Set out exactly, line by line, the stretch of data below that begins at the line containing "berkomitmen untuk menyediakan beton" and ends at the line containing "Beton Readymix memberikan keunggulan dalam", with both ends kept.

== Supplied records

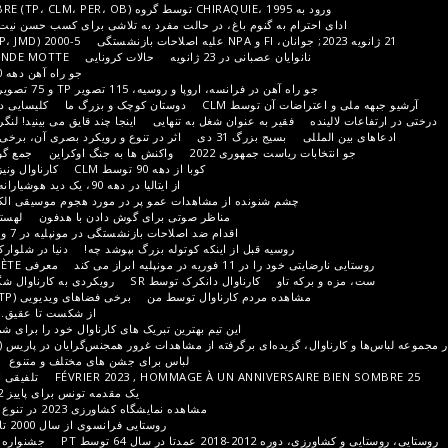
پایان دهه 90 قرن گورخر
وم باغ، در حالت مفرد به تلاشی برای کسب حسن نیت TP تبدیل می شود، اما همچنین
2000-5 (PER، CLM، TP، JMD)
سال خرگوش
 عصبانی در 23 ژانویه
حالات کرونایی
LA GRANDE MOTTE از غروب آفتاب تا شیب
جو راه آهن دهه 90 BY PER
سفید سفید است
فرانسه، اروپا و روسیه، 115 تصویر TP و 75 تصویر IP (در پایین صفحه)
جو جاده
آن توسط CLM
دوستان کوچک و بزرگ ما
کلیسایی در BONNUT یکپارچه شده است
یر به عنوان شغل به تنهایی
اینجا چند قایق می بینید! لنگر انداختن
الهه DS توسط PER
سیج بزرگ 31 دی
اثر در تنوع و رویکرد بصری آن، برخی از عناصر در دست توسعه است
ست جمهوری 2022
واکنش ها به جنگ اوکراین
جمع گورخر؛ فضاهایی از دوران مختلف
کوبا از دهه 90 توسط CLM
کارناوال ونیز و ایتالیا در دهه 90 توسط CLM
از ایتالیا در دهه 90، یک دید هوشیارانه از برخی از خدمه ماشین خواب
شنونده از مشاهدات عمو پر در مورد هجوم موسیقی الکترو در دهه 90 استقبال می کند.
مناظر صوتی برای گوش دادن با هدفون
لهستان، از اقیانوس اطلس تا اورال؟
اقدام ضد اصلاحات بازنشستگی در مونپلیه در 7 و 11 فوریه 2023
کمی بلژیکی!
سیه قبل از اینکه کوتوله بزرگ بپوشد چه!
دنیا در شلوارک
16 اکتبر 2022 یک پاییز گرم
 مونپلیه ابراز می کند
معرفی SÈTE
منوی موارد زندگی راه آهن
و
کارناوال دانکرک توسط SR
رویکردی به کارناوال شگفت انگیز دانکرک توسط تی پی
ه مردم کارناوال توسط من
برخی فضاهای ویدیویی (TP)
فضاهای ویدیویی توسط من
از شکست تا عقیق. در حاشیه کارناوال دانکرک (TP)
این تیم بهترین تبریک های کارناوال خود را برای شما ارسال می کند (SR، TP، MA)
ده‌ای برگرفته از مشاهدات غرور همجنس‌گرایان در پاریس (TP
پائو کارناوال در هر گلدان
لباس برای جشن های مختلف و متنوع
تظاهرات و کارناوال یا برعکس
تلفیقی از نمایش کشاورزی 18، 19 و 20
یک مقدمه تونس برای پاییز 2022 و بهار 2023
ادبیات ریلی
مشاهده نمایشگاه کشاورزی 2023 در تنوع منطقه ای و بین المللی آن (TP)
روستایی فرانسوی از سال 2000 تا 2010، عمدتاً PÉRIGORD (TP)
64 توسط PT
جشنواره ها و فستیوال ها در جنوب غربی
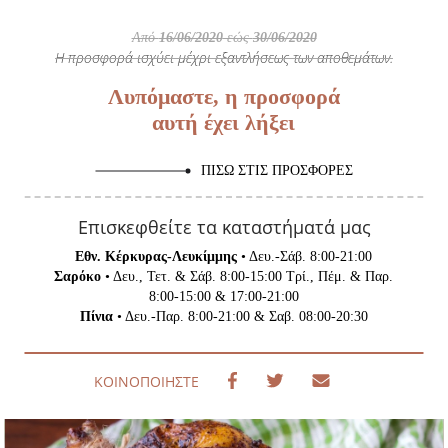
Από
16/06/2020
εώς
30/06/2020
Η προσφορά ισχύει μέχρι εξαντλήσεως των αποθεμάτων.
Λυπόμαστε, η προσφορά
αυτή έχει λήξει
ΠΊΣΩ ΣΤΙΣ ΠΡΟΣΦΟΡΈΣ
Επισκεφθείτε τα καταστήματά μας
Εθν. Κέρκυρας-Λευκίμμης
• Δευ.-Σάβ. 8:00-21:00
Σαρόκο
• Δευ., Τετ. & Σάβ. 8:00-15:00 Τρί., Πέμ. & Παρ.
8:00-15:00 & 17:00-21:00
Πίνια
• Δευ.-Παρ. 8:00-21:00 & Σαβ. 08:00-20:30
ΚΟΙΝΟΠΟΊΗΣΤΕ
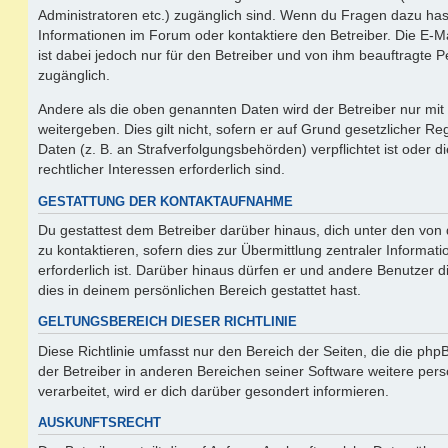
Administratoren etc.) zugänglich sind. Wenn du Fragen dazu ha
Informationen im Forum oder kontaktiere den Betreiber. Die E-M
ist dabei jedoch nur für den Betreiber und von ihm beauftragte 
zugänglich.
Andere als die oben genannten Daten wird der Betreiber nur mit
weitergeben. Dies gilt nicht, sofern er auf Grund gesetzlicher 
Daten (z. B. an Strafverfolgungsbehörden) verpflichtet ist oder 
rechtlicher Interessen erforderlich sind.
GESTATTUNG DER KONTAKTAUFNAHME
Du gestattest dem Betreiber darüber hinaus, dich unter den vo
zu kontaktieren, sofern dies zur Übermittlung zentraler Informat
erforderlich ist. Darüber hinaus dürfen er und andere Benutzer d
dies in deinem persönlichen Bereich gestattet hast.
GELTUNGSBEREICH DIESER RICHTLINIE
Diese Richtlinie umfasst nur den Bereich der Seiten, die die ph
der Betreiber in anderen Bereichen seiner Software weitere p
verarbeitet, wird er dich darüber gesondert informieren.
AUSKUNFTSRECHT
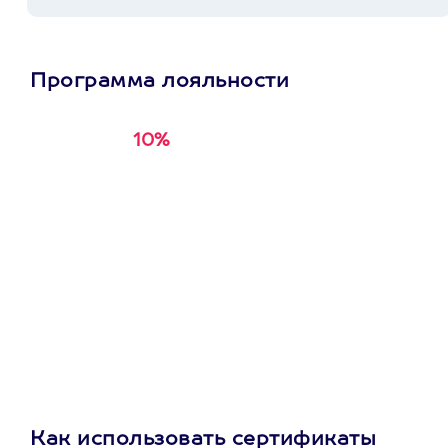
Программа лояльности
10%
Получи
кэшбэк за
первую покупку в
приложении
Как использовать сертификаты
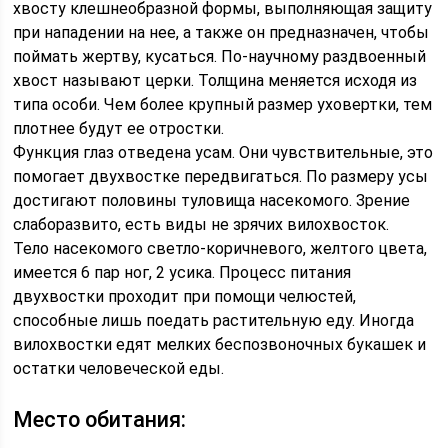
хвосту клешнеобразной формы, выполняющая защиту
при нападении на нее, а также он предназначен, чтобы
поймать жертву, кусаться. По-научному раздвоенный
хвост называют церки. Толщина меняется исходя из
типа особи. Чем более крупный размер уховертки, тем
плотнее будут ее отростки.
Функция глаз отведена усам. Они чувствительные, это
помогает двухвостке передвигаться. По размеру усы
достигают половины туловища насекомого. Зрение
слаборазвито, есть виды не зрячих вилохвосток.
Тело насекомого светло-коричневого, желтого цвета,
имеется 6 пар ног, 2 усика. Процесс питания
двухвостки проходит при помощи челюстей,
способные лишь поедать растительную еду. Иногда
вилохвостки едят мелких беспозвоночных букашек и
остатки человеческой еды.
Место обитания:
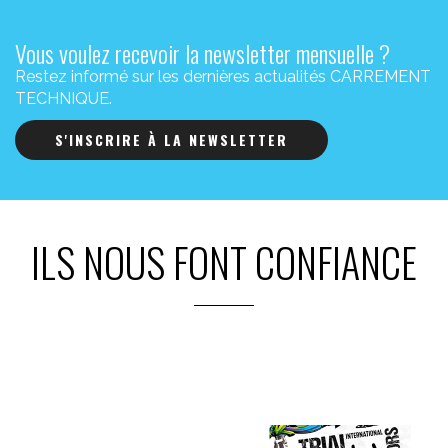
Vous voulez recevoir la newsletter mensuelle ?
Restez informé sur les dernières actualités CARREMENT
TECHNIQUE.
S'INSCRIRE À LA NEWSLETTER
ILS NOUS FONT CONFIANCE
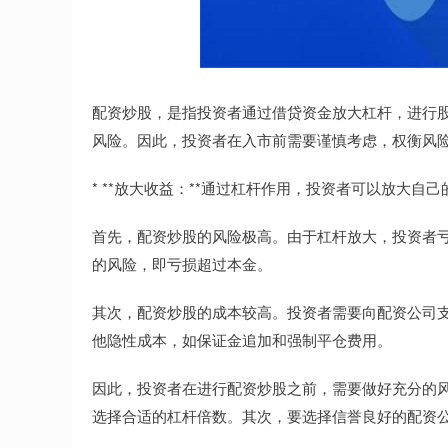
配资炒股，是指投资者通过借贷资金放大杠杆，进行
风险。因此，投资者在入市前需要谨慎考虑，权衡风
* **放大收益：**通过杠杆作用，投资者可以放大自
首先，配资炒股的风险极高。由于杠杆放大，投资者
的风险，即亏损超过本金。
其次，配资炒股的成本较高。投资者需要向配资公司
他隐性成本，如保证金追加和强制平仓费用。
因此，投资者在进行配资炒股之前，需要做好充分的
选择合适的杠杆倍数。其次，要选择信誉良好的配资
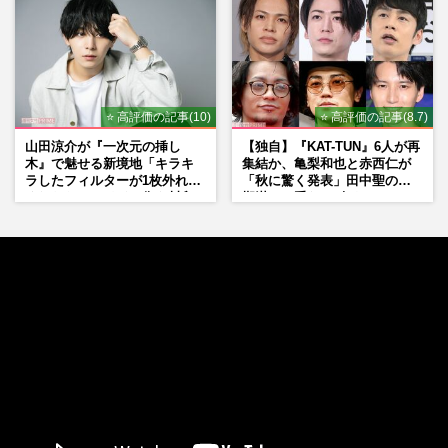
⭐ 高評価の記事(10)
⭐ 高評価の記事(8.7)
山田涼介が『一次元の挿し
【独自】『KAT-TUN』6人が再
木』で魅せる新境地「キラキ
集結か、亀梨和也と赤西仁が
ラしたフィルターが1枚外れて
「秋に驚く発表」田中聖の刑
くれたら」アイドル像を封印
期満了と重なる“匂わせ”では
した覚悟
ない理由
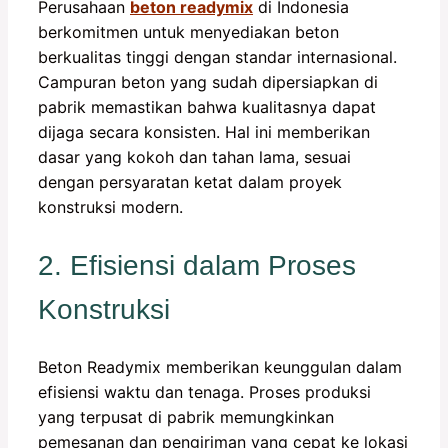
Perusahaan
beton readymix
di Indonesia
berkomitmen untuk menyediakan beton
berkualitas tinggi dengan standar internasional.
Campuran beton yang sudah dipersiapkan di
pabrik memastikan bahwa kualitasnya dapat
dijaga secara konsisten. Hal ini memberikan
dasar yang kokoh dan tahan lama, sesuai
dengan persyaratan ketat dalam proyek
konstruksi modern.
2. Efisiensi dalam Proses
Konstruksi
Beton Readymix memberikan keunggulan dalam
efisiensi waktu dan tenaga. Proses produksi
yang terpusat di pabrik memungkinkan
pemesanan dan pengiriman yang cepat ke lokasi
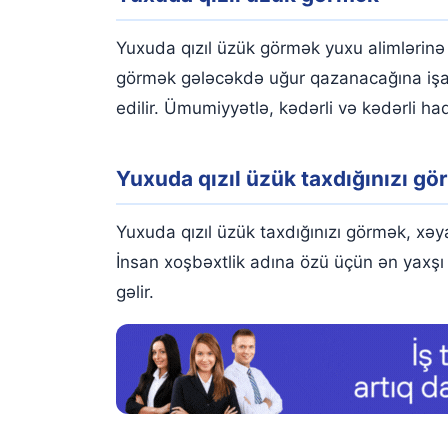
Yuxuda qızıl üzük görmək yuxu alimlərinə g
görmək gələcəkdə uğur qazanacağına işarəd
edilir. Ümumiyyətlə, kədərli və kədərli ha
Yuxuda qızıl üzük taxdığınızı g
Yuxuda qızıl üzük taxdığınızı görmək, xəy
İnsan xoşbəxtlik adına özü üçün ən yaxşı
gəlir.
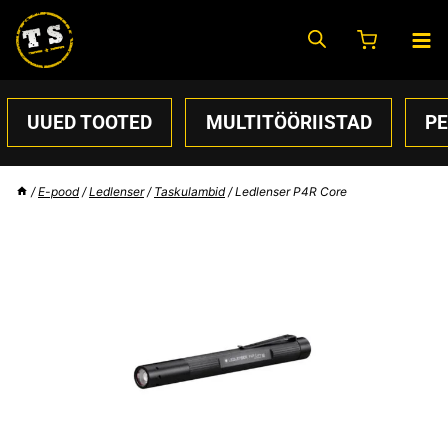
Skip
to
content
UUED TOOTED
MULTITÖÖRIISTAD
P
/
E-pood
/
Ledlenser
/
Taskulambid
/
Ledlenser P4R Core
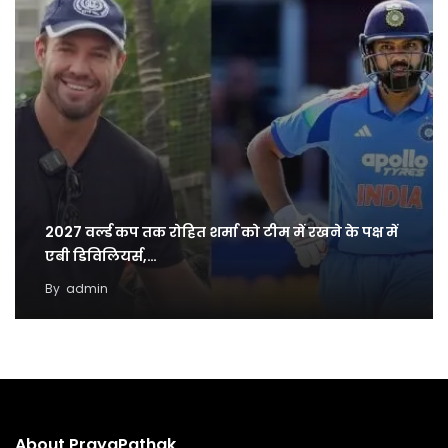
2027 वर्ल्ड कप तक रोहित शर्मा को टीम में रखने के पक्ष में
एबी डिविलियर्स,…
By
admin
About PrayaPathak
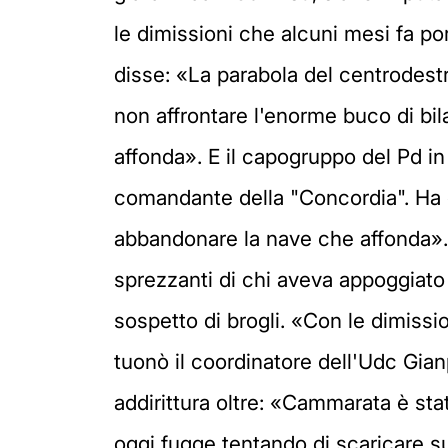
le dimissioni che alcuni mesi fa 
disse: «La parabola del centrodest
non affrontare l'enorme buco di bil
affonda». E il capogruppo del Pd i
comandante della "Concordia". Ha di
abbandonare la nave che affonda». 
sprezzanti di chi aveva appoggiato 
sospetto di brogli. «Con le dimissi
tuonò il coordinatore dell'Udc Gian
addirittura oltre: «Cammarata è stat
oggi fugge tentando di scaricare su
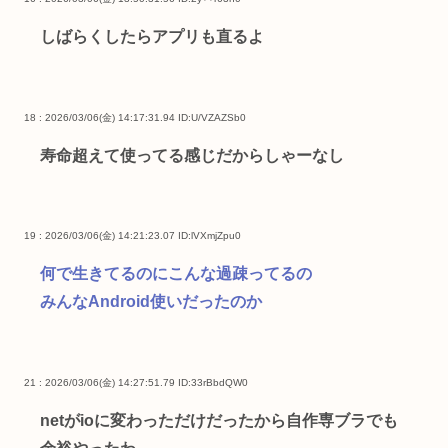
しばらくしたらアプリも直るよ
18 : 2026/03/06(金) 14:17:31.94
ID:U/VZAZSb0
寿命超えて使ってる感じだからしゃーなし
19 : 2026/03/06(金) 14:21:23.07
ID:lVXmjZpu0
何で生きてるのにこんな過疎ってるの
みんなAndroid使いだったのか
21 : 2026/03/06(金) 14:27:51.79
ID:33rBbdQW0
netがioに変わっただけだったから自作専ブラでも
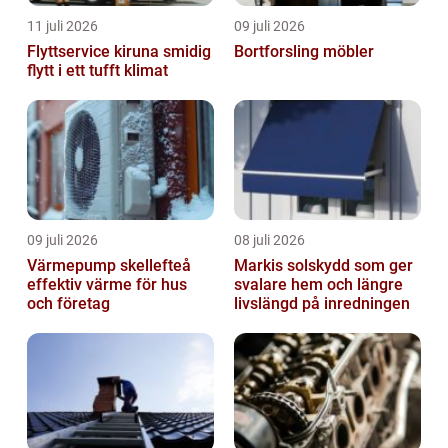
11 juli 2026
09 juli 2026
Flyttservice kiruna smidig
Bortforsling möbler
flytt i ett tufft klimat
09 juli 2026
08 juli 2026
Värmepump skellefteå
Markis solskydd som ger
effektiv värme för hus
svalare hem och längre
och företag
livslängd på inredningen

====

■ **Exercise output**:
berkomitmen untuk menyediakan beton
berkualitas tinggi dengan standar internasional.
Campuran beton yang sudah dipersiapkan di
pabrik memastikan bahwa kualitasnya dapat
dijaga secara konsisten. Hal ini memberikan
dasar yang kokoh dan tahan lama, sesuai
dengan persyaratan ketat dalam proyek
konstruksi modern.
2. Efisiensi dalam Proses
Konstruksi
Beton Readymix memberikan keunggulan dalam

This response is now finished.